Wasn’t there already a smoking cessation performance measure? Yes, in 2004 hospitals were required to report the proportion of smokers who were counseled to quit after being admitted for specific conditions (myocardial infarction, pneumonia, congestive heart failure). Most institutions quickly learned how to check the box on discharge forms that smoking patients were counseled, achieving near 100% on this measure (most of you know this, since you were the ones checking the boxes). There was no evidence that anyone was quitting smoking, though, and the National Quality Forum decided this approach was useless and abandoned it as one of their recommended performance measures.

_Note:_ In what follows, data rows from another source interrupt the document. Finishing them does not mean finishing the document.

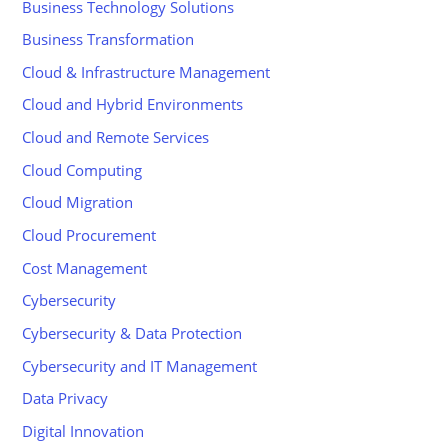
Business Technology Solutions
Business Transformation
Cloud & Infrastructure Management
Cloud and Hybrid Environments
Cloud and Remote Services
Cloud Computing
Cloud Migration
Cloud Procurement
Cost Management
Cybersecurity
Cybersecurity & Data Protection
Cybersecurity and IT Management
Data Privacy
Digital Innovation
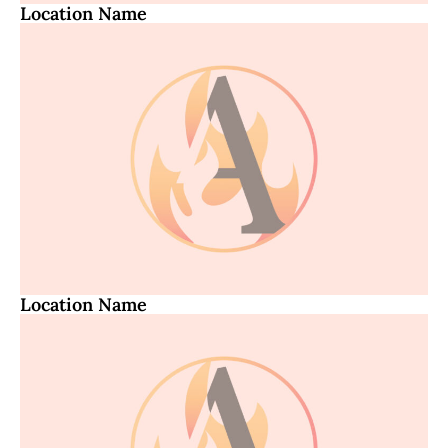
Location Name
Location Name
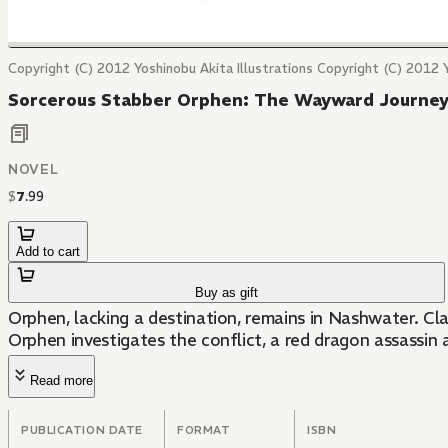
Copyright (C) 2012 Yoshinobu Akita Illustrations Copyright (C) 2012 
Sorcerous Stabber Orphen: The Wayward Journe
NOVEL
$
7
.
99
Add to cart
Buy as gift
Orphen, lacking a destination, remains in Nashwater. C
Orphen investigates the conflict, a red dragon assassin 
Read more
PUBLICATION DATE
FORMAT
ISBN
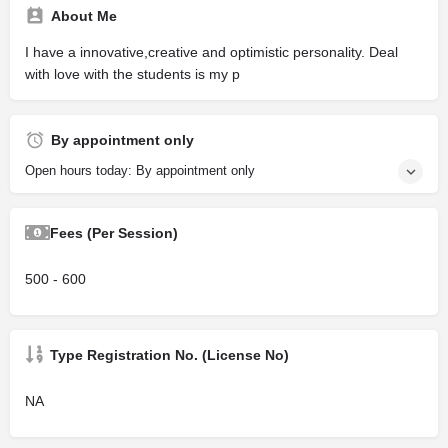
About Me
I have a innovative,creative and optimistic personality. Deal
with love with the students is my p
By appointment only
Open hours today: By appointment only
Fees (Per Session)
500 - 600
Type Registration No. (License No)
NA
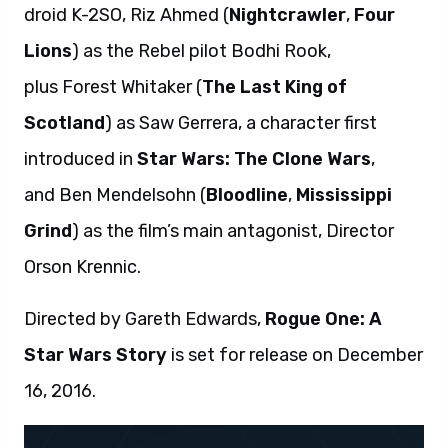
droid K-2SO, Riz Ahmed (
Nightcrawler
,
Four
Lions
) as the Rebel pilot Bodhi Rook,
plus Forest Whitaker (
The Last King of
Scotland
) as Saw Gerrera, a character first
introduced in
Star Wars: The Clone Wars
,
and Ben Mendelsohn (
Bloodline
,
Mississippi
Grind
) as the film’s main antagonist, Director
Orson Krennic.
Directed by Gareth Edwards,
Rogue One: A
Star Wars Story
is set for release on December
16, 2016.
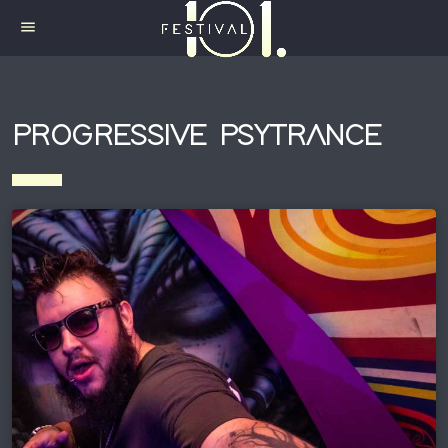
menu
PROGRESSIVE PSYTRANCE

The new performance measure set mandates that hospitals make a serious attempt at treating hospitalized smokers for tobacco dependence:
- Hospitals must identify and document smoking behaviors among all patients admitted;
- Give evidence-based counseling on cessation AND cessation medications to any patient without a contraindication who does not opt out;
- At discharge, make referrals for further cessation counseling and prescribe medications to support cessation, and
- Document the patient’s smoking status at 30 days after discharge.
In a NEJM editorial, Michael Fiore, Eric Goplerud, and Steven A. Schroeder argue that the JC’s new performance measure is beefier and more rational. Hospitalizations are the perfect time and place to offer patients not just an offhand “you should quit smoking.” The patient is captive and often tobacco abstinent, additional resources of time and staff are present, and a comprehensive approach to smoking cessation with one-on-one counseling and provision of nicotine replacement, Zyban and/or Chantix (varenicline).
What’s the point? Does smoking cessation counseling even work? Actually, yes it does. And since only 30% of smokers visiting primary care clinics say they receive smoking cessation counseling, there’s certainly room for improvement.
There’s one possible stumbling block, though: adoption of these particular “mandates” is optional. The Joint Commission only requires hospitals report on 4 of 14 potential performance measures; hospitals can pick their own selections from the menu. With dismay, authors predict most hospitals will pass on implementing the tobacco-cessation performance measures, because they require more effort than the others (especially that bothersome and time-consuming bit about calling every smoker 30 days after discharge to see how they’re doing).
Fiore MC, Goplerud E, Schroeder SA. The Joint Commission’s New Tobacco-Cessation Measures — Will Hospitals Do the Right Thing? N Engl J Med 2012;366:1172-1174.